What genetic risk factors for cancer could we be missing? In the CGL, we believe they lie in forms of variation that have been largely inaccessible to prior approaches: structural, repetitive, and rare noncoding variants. To unearth these hidden risk factors, we interrogate vast, petabyte-scale genomic datasets from tens of thousands of individuals with and without cancer using specialized algorithms designed to capture these overlooked forms of genetic variation. We then integrate these data with rigorous statistical modeling to create a more complete portrait of the genetic architecture of cancer by integrating all sources of genetic risk across mutational frequencies (common vs. rare), sizes (short vs. structural), and contexts (coding vs. noncoding).

We are applying these population-scale genomic strategies widely across cancer types, but have a focused interest in cancers with especially early onset and/or poor patient outcomes, like ovarian, pancreatic, esophageal, colorectal, lung, and brain cancer. By illuminating the full spectrum of inherited genetic risk, we aim to transform how cancer is predicted, prevented, and treated by linking fundamental discoveries in genome biology to tangible advances in clinical oncology.

Tumorigenesis schematic

Decoding early tumorigenesis through the lens of germline genetics

Tumorigenesis schematic

How do tumors form?

Every cancer cell—no matter how aberrant or mutated—was once a normal human cell carrying a patient's inherited genome. The entire evolutionary history of each tumor unfolds against this inherited genetic backdrop. In the CGL, we are investigating tumor initiation through the lens of germline genetics, asking how inherited variation shapes the emergence of precancerous lesions and their progression to malignant disease. 
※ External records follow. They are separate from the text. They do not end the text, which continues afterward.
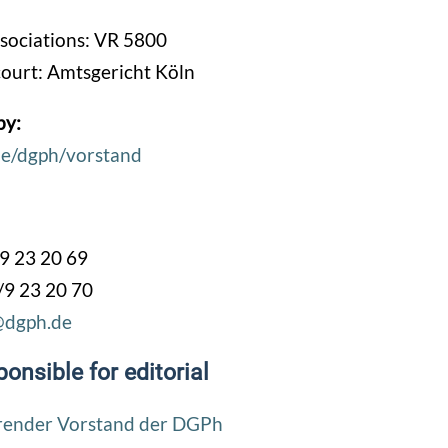
ssociations: VR 5800
court: Amtsgericht Köln
by:
de/dgph/vorstand
9 23 20 69
/9 23 20 70
dgph.de
onsible for editorial
render Vorstand der DGPh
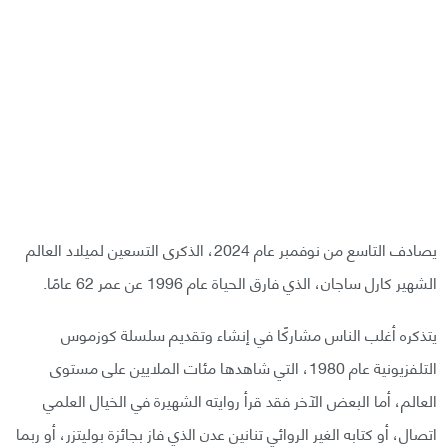
يصادف التاسع من نوفمبر عام 2024، الذكرى التسعين لميلاد العالم
الشهير كارل ساجان، الذي فارق الحياة عام 1996 عن عمر 62 عامًا.
يتذكره أغلب الناس مشاركًا في إنشاء وتقديم سلسلة كوزموس
التلفزيونية عام 1980، التي شاهدها مئات الملايين على مستوى
العالم، أما البعض الآخر فقد قرأ روايته الشهيرة في الخيال العلمي
اتصال، أو كتابه الغير الروائي تنانين عدن الذي فاز بجائزة بوليتزر، أو ربما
Our primary aim within this topic is to disentangle the complex interplay between each patient's germline genetics and the somatic alterations their cells acquire during tumorigenesis. We are focusing on gastrointestinal cancers as an ideal model for these questions, as precancerous GI lesions are common in the population and can be sampled during routine screening procedures such as colonoscopy. We are also extending these approaches to other contexts, including fusion-driven cancers and highly rearranged pediatric solid tumors.

By revealing how inherited and acquired genetics conspire to initiate tumors, we aim to identify new opportunities for cancer prevention, not only through improved screening and risk stratification, but also by uncovering protective factors that could be harnessed to block progression from precancer to invasive disease, opening the door to pharmaceutical prevention strategies as transformative as statins have been for heart disease.

Early detection schematic

Genome-informed strategies for intercepting early-onset cancers

Early detection schematic

What is the role of genomics in clinical cancer interception?
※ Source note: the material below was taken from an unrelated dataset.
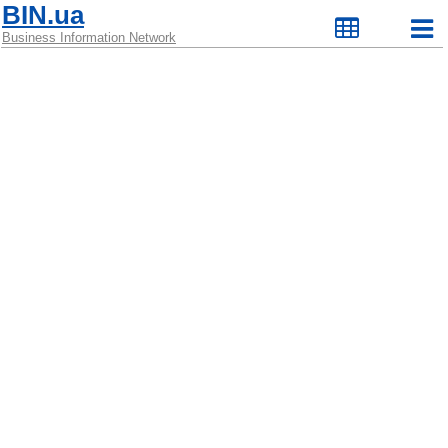
BIN.ua
Business Information Network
Each year, nearly 60,000 Americans under age 50 are diagnosed with cancer. These early-onset cases are more often linked to inherited predisposition syndromes and family history of cancer as compared to later-onset patients. Yet not everyone who has a family history of cancer or carries a cancer predisposition variant will develop cancer, and many high-risk individuals remain unidentified until their cancers are diagnosed at an advanced stage.
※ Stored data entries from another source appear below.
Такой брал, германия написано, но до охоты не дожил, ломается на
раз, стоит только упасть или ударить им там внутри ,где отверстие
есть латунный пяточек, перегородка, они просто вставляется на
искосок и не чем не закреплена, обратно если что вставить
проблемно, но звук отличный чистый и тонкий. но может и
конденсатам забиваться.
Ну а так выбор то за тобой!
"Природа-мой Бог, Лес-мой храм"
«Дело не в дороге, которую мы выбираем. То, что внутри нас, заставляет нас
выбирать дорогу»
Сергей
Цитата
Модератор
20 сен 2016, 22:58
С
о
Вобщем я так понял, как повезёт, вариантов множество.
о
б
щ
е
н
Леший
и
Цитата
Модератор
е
In the CGL, we envision a future where genome-based cancer risk prediction is performed universally at birth and personalized screening schedules are seamlessly integrated into routine primary care.

To move toward this vision, we focus on familial cancers and hereditary syndromes such as Lynch, Li-Fraumeni, and Von Hippel–Lindau. We are particularly interested in cryptic, "secondary" genetic factors—such as structural variants, noncoding regulatory variants, or polygenic risk—that might modify of penetrance or clinical presentation within these families and explain why some high-risk individuals develop aggressive cancers early while others remain disease-free.

Ultimately, we aim to unite the genomic insights gained from our research with advances in liquid biopsies, medical imaging, and electronic health records to develop predictive models that can not only identify who will develop cancer but also anticipate when and where it will arise, enabling personalized screening to catch tumors as early as possible.